Par Françoise Million le dimanche 5 décembre 2021
Catégorie: Textes d'ateliers

Aux marches du palais…

« Aux marches du palais… » cette chanson lui trottait dans la tête. Mais où diable se trouvait ce palais ? « Y a une tant belle fille lonlère… » Cet air de naguère dans un pays de carton-pâte, papier mâché avec des déités en barbe à papa et bras à gogo, chromos multicolores, poudres fluorescentes rose indien jaune safran, parfums d'encens, odeurs entêtantes, relents nauséabonds, klaxons enrayés, musiques à tue-tête, tout un vacarme assourdissant.

La saturation de tous les sens et la poudre aux yeux écarquillés, voilà ce qu'il lui racontait chaque soir. Car, depuis son plus jeune âge, papa l'emmenait en voyage à l'heure où les petites filles sages se contentent de dormir. Carla, hypnotisée, avait suivi ce père fantasque dans ses pérégrinations insensées qui la ramenaient sans cesse au pied de ce palais mirifique.

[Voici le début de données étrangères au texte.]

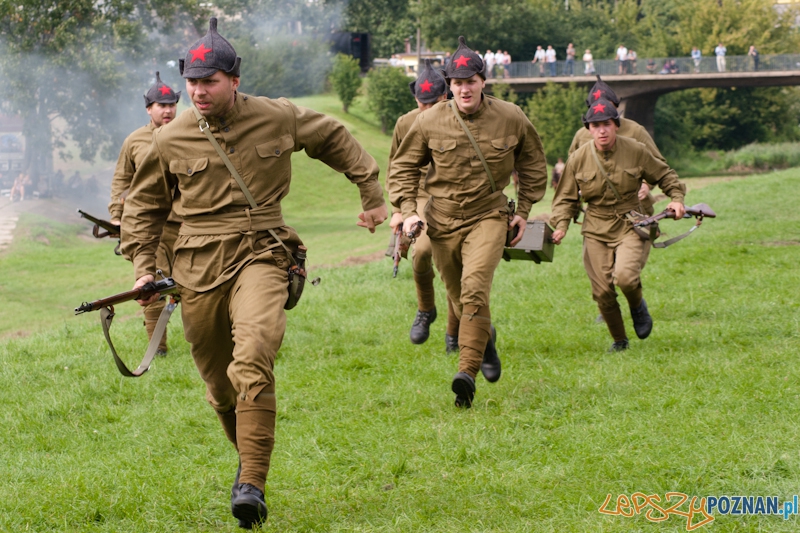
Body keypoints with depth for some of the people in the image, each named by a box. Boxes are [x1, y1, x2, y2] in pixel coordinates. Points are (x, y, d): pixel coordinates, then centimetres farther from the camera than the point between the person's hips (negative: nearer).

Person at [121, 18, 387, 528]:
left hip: (260, 255, -2)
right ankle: (249, 459, 35)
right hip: (199, 266, 3)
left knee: (253, 358, -26)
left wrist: (372, 194, 21)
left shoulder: (276, 118, 1)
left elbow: (337, 140, 18)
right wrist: (144, 267, 7)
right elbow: (144, 205, 16)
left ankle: (252, 486, -26)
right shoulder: (171, 140, 3)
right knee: (219, 383, 7)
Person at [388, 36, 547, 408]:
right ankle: (485, 338, 46)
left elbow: (532, 164, 14)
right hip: (442, 220, 2)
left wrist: (524, 210, 10)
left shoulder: (511, 119, -4)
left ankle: (467, 373, -27)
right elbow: (403, 167, 7)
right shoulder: (430, 122, -5)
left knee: (475, 287, -24)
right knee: (459, 298, 12)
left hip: (488, 216, -2)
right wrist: (408, 210, -5)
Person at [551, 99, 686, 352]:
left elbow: (665, 175, 12)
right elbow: (566, 198, 9)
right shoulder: (578, 159, -1)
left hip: (631, 226, -2)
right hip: (596, 231, 2)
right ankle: (619, 340, 21)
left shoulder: (636, 151, -3)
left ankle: (638, 306, 10)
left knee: (625, 277, -26)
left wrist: (677, 197, -4)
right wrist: (561, 225, -6)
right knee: (602, 291, -2)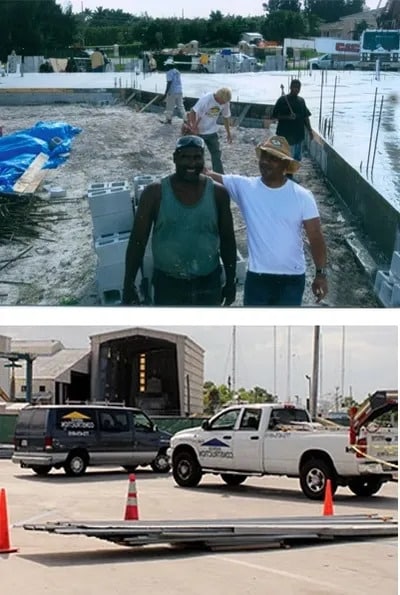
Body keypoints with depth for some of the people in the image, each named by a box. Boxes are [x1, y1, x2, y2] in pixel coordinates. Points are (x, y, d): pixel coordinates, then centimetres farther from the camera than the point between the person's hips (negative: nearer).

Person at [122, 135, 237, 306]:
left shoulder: (217, 192, -7)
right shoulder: (155, 192, -13)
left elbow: (227, 240, 3)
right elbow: (138, 240, -7)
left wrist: (230, 281, 6)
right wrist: (129, 285, -6)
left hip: (208, 283, 2)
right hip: (167, 283, -2)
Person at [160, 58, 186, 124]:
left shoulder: (169, 72, -13)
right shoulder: (177, 72, 11)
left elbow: (169, 83, -18)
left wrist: (165, 93, -17)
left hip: (172, 92, -7)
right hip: (179, 91, 7)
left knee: (170, 107, 4)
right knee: (180, 106, 10)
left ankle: (168, 119, 12)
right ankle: (185, 118, 7)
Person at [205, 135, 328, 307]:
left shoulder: (302, 196, -7)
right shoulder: (244, 187, -4)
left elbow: (315, 237, -4)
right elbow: (208, 176, -9)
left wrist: (321, 273, -9)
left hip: (292, 279, -1)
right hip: (257, 277, 1)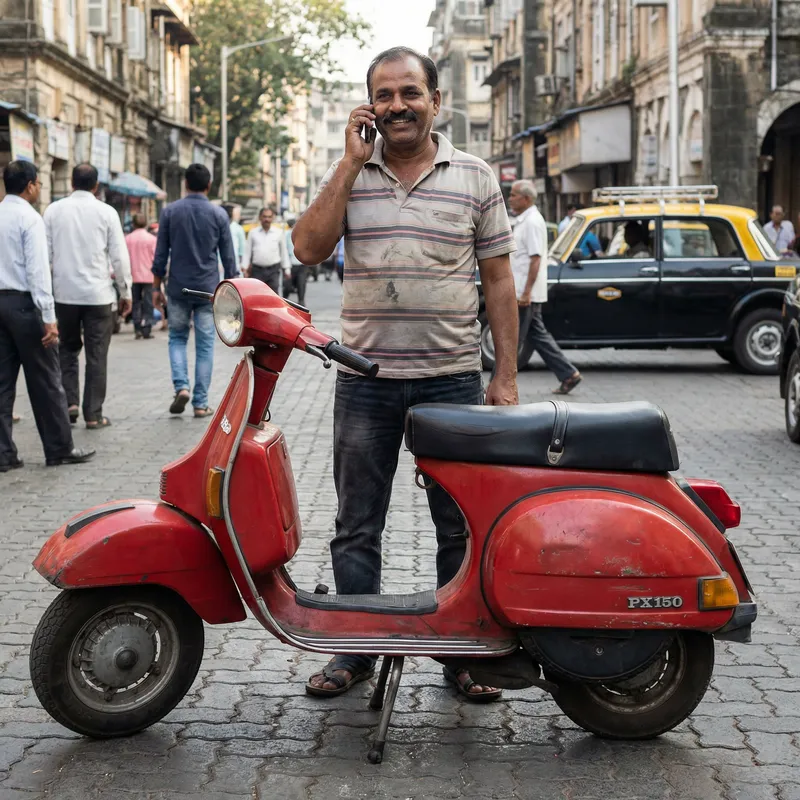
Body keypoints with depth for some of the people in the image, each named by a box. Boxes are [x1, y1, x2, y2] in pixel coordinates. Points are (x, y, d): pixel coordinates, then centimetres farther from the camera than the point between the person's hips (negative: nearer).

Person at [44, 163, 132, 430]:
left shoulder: (54, 210, 1)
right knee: (96, 355, 5)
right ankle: (93, 415, 6)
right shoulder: (106, 212, -4)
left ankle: (70, 402, 3)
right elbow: (119, 256, -3)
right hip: (98, 294, -2)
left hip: (64, 293, 2)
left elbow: (45, 253, 2)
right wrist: (126, 292, 6)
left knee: (68, 350, 17)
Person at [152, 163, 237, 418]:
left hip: (178, 288, 0)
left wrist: (156, 287, 8)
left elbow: (160, 254, 0)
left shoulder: (170, 212, -1)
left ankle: (181, 386, -4)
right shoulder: (219, 214, -2)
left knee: (177, 338, 16)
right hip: (208, 289, 0)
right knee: (205, 345, 5)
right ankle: (200, 403, 5)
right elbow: (228, 258, 1)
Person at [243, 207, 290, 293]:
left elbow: (283, 252, 11)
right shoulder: (253, 233, 6)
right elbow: (247, 252, 9)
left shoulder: (278, 233, 6)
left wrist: (287, 269, 10)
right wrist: (245, 268, 4)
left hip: (273, 270, 0)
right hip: (257, 270, 0)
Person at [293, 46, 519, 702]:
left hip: (454, 378, -1)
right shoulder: (348, 174, 7)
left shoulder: (475, 178, 4)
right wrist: (352, 163, -9)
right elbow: (310, 249, -7)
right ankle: (355, 650, 21)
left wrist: (506, 376, -1)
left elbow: (498, 279, 5)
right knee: (357, 526, 8)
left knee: (461, 526, 6)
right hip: (366, 378, 1)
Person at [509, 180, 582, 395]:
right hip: (523, 292, 10)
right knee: (538, 335, 13)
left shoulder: (532, 222, -15)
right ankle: (568, 374, 15)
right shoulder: (524, 220, 16)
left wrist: (526, 292, -26)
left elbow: (536, 258, -22)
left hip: (525, 293, -10)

Elle ne lui en voulait pas, consciente dès sa prime jeunesse que son père n'était jamais tout à fait revenu de là-bas.

De fornications éphémères en fortifications instables bâties sur des sables mouvants, il s'était construit un monde imaginaire dans lequel il avait essayé de l'attirer malgré lui. Il s'était enfermé derrière ces hautes murailles d'ocre, aux couleurs changeantes sous le soleil d'Orient – prisonnier d'un mirage désespéré après lequel il courait haletant.

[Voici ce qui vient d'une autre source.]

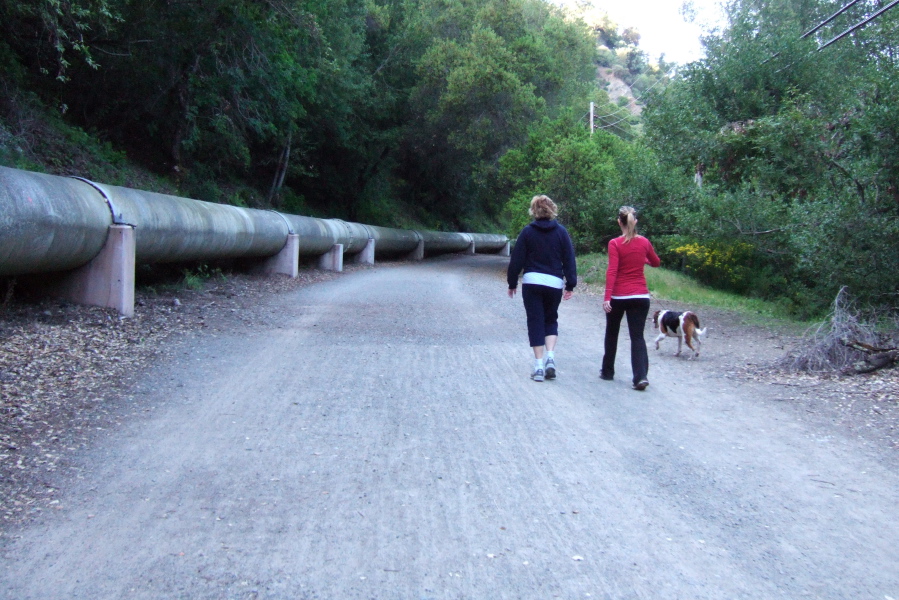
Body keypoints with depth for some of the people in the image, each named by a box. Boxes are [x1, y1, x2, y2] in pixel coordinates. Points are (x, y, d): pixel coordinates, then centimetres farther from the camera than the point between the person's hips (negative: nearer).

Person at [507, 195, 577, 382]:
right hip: (554, 283, 1)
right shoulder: (561, 232, 3)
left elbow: (516, 260, 1)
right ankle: (550, 358, -2)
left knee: (535, 322, 3)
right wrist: (570, 284, 5)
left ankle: (539, 366, -1)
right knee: (551, 320, 17)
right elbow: (569, 259, 1)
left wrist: (512, 283, 9)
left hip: (531, 282, -1)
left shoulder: (527, 232, 0)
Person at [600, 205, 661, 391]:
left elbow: (612, 271, -17)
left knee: (611, 334, 17)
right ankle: (641, 376, -14)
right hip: (640, 297, 2)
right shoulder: (644, 242, 2)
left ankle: (607, 372, 28)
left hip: (618, 297, -2)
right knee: (637, 336, 2)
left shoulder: (615, 244, -10)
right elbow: (656, 263, 18)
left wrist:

Jaisalmer ! C'était son nom et il l'avait aimée à en perdre haleine et la raison, à s'en rendre malade, jamais amer, toujours aimant. A qui la faute ?

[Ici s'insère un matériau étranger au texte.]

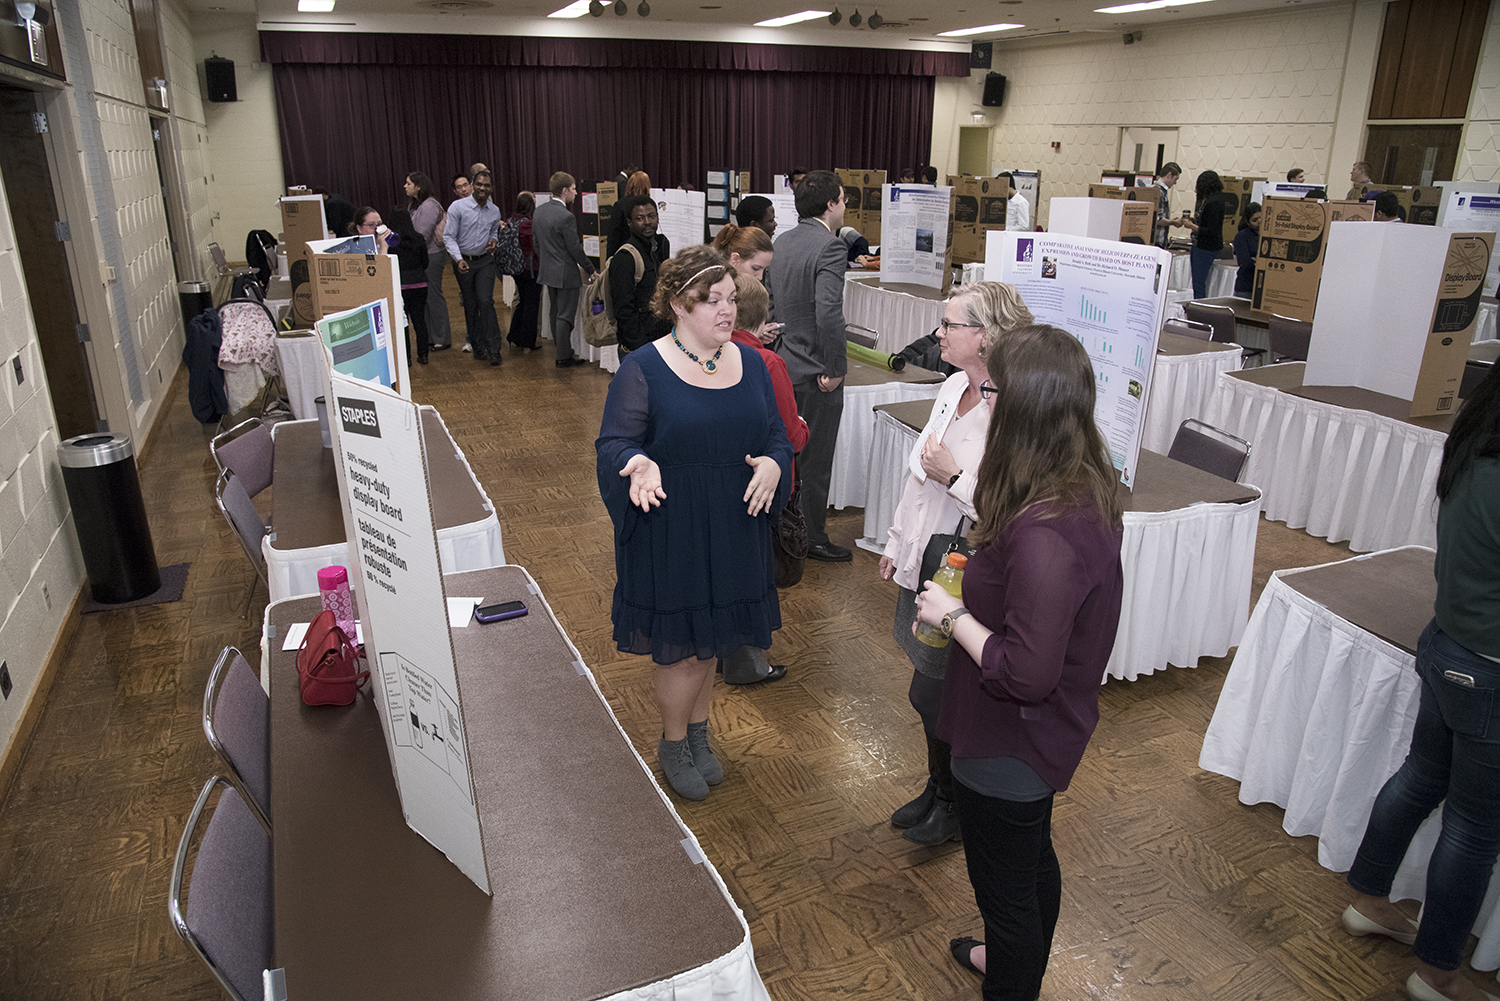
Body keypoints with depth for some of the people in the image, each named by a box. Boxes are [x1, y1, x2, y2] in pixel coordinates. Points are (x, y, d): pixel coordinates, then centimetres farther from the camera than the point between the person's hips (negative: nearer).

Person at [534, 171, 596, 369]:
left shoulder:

Non, elle n'en voulait pas à ce père fantasque qui la conduisait chaque soir aux portes de ses rêves dérangés. Elle ne lui en voulait pas, se disant juste que quand elle serait grande, elle se rendrait aux marches du palais. Ce palais qui n'était pas un château de cartes, pas un château d'eau ni un château en Espagne, mais un immense château de sable dans l'Inde fantasmée de son père bien-aimé.